# Betta Nicknames :P



## goldyboy (Dec 6, 2009)

What are your nicknames for your little lovelies?

Mine are as follows:

Murdoch: Murdochian Marockian

Carmine: Carmeeeno (In my best Italian accent.)

Fiest: Fiesty Girl, Luvly Bubble

Lark: Larko the Darko, Larky McDark

Sparrow: Pretty Puppy

Renquist: Ren Dawg

Splendyn: Splenny Luv

Farnham: Farny Farnz, Farnworth


----------



## nochoramet (Oct 2, 2009)

Haha those are great!
Hmm I call Purple Haze Hazey boy or baby from time to time. Purple Haze just doesn't flows as a name. And Chance, about the same. Chancey Boy or fatty or fatboy


----------



## Romad (Jun 28, 2009)

I call them my Puppy Dogs or Piggies when I'm at the front of the tanks (my bf thinks I've lost my mind).


----------



## dramaqueen (Jul 7, 2008)

I call Jaden Jade.


----------



## doggyhog (Apr 30, 2009)

Jello often get's called Jello belly. 

Clypso: Clyppy

Oliver: Olikins

Gustav: Goose

Rilian: Ril

That's it.


----------



## iheartmyfishies (Sep 14, 2009)

I call Magnolia Maggie for short.


----------



## BettaxFishxCrazy (Sep 5, 2009)

Sometimes I'll call them piggies.lol


----------



## TianTian (Apr 14, 2009)

Cinder inherited the same title that I called Tian-Tian by: "Puppy-fish"


----------



## Kitch3ntools (Jan 17, 2010)

Harold - Grump-a-lump - he is quite the grumpy man lol
Luci - Piggy - she acts like shes never eaten EVER and will never eat again lol
Rathian - Little girl - shes my smallest and the 1 i worry about the most but shes got alot of spunk and is pushing back now (and just recovered from what i thought could have been SBD) 
Heidi - Brat or little brat - lol shes such a snot and tries to bully Rathian but Rathian will chase her out of her "area" 
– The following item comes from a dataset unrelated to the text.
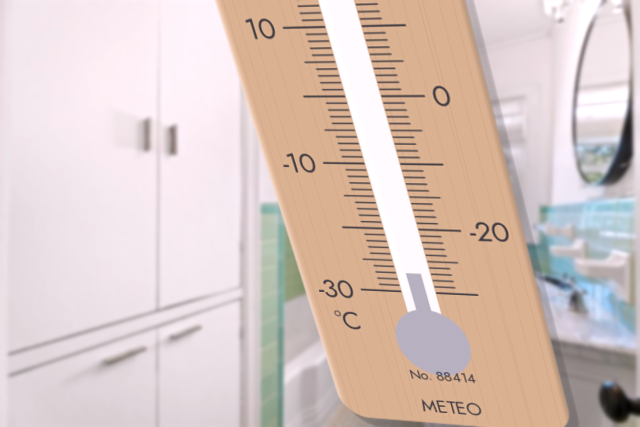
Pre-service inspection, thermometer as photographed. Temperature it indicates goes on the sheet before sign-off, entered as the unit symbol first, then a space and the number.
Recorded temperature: °C -27
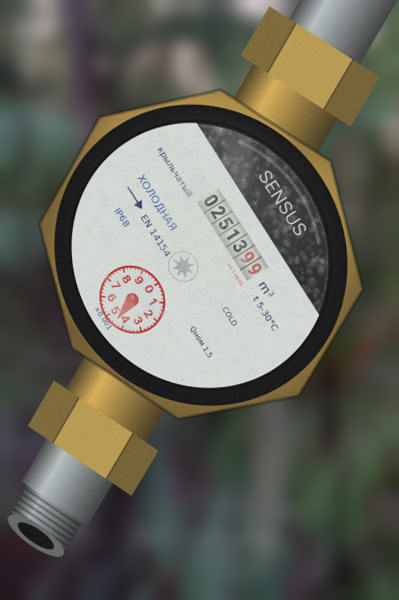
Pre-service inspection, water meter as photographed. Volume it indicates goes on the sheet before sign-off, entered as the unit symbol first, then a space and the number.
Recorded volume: m³ 2513.994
i sometimes refer to all 5 girls as piggies lol


----------



## FireKidomaru (Jan 24, 2010)

I call Kidomaru kido and Fire my little prince


----------



## vaygirl (Sep 10, 2009)

Kilo is puppyface or puppyfish. Whiskey is pretty boy. Tango is always my buddy or my baby cause he's the only one that lets me pet him.


----------



## JaspersANGEL (Oct 12, 2009)

Jasper is: my demented fish, Yasipiper, Jasipipi, Jasper-kinz or gros-tas (I'm a french gal so my fish are bilingual *lol*)
and
Charlie is: Charlie-kinz, he's my newest one so I might think up more weird little names


----------



## Little Veiltail (Nov 16, 2009)

lol, I'm surprised at how many of you call your fish pigs. Can't say I've ever done that...
But I do call Geist "Fiesty Geisty."


----------



## CodeRed (Jun 11, 2009)

;x
I'm so uncreative.

All boys: Boy.
Shani: Girl.

I really think of them as pictures, not with their names. I don't look at the fish and say "Oh, look, there's Sherbet! Hello, boy!" I think "Oh, look, that's him!" No real name x3
They're just my boys and girl.


----------



## dr2b (May 31, 2009)

Hmm Flair's are: Flair-bear, baby boy, piggy, Bode (named after my fat cat who ate ANYTHING). Marina doesn't really have too many. But they are: baby girl and Marlina (my dad can't get Marina right...so she gets called that). 

Not to creative lol.


----------



## puppyrjjkm (Aug 2, 2009)

I call Merlin: Mer Mer. And Puck: Puckie Puck. Then to the others I just happen to say their names in an accent because nicknames just don't do them justice! haha


----------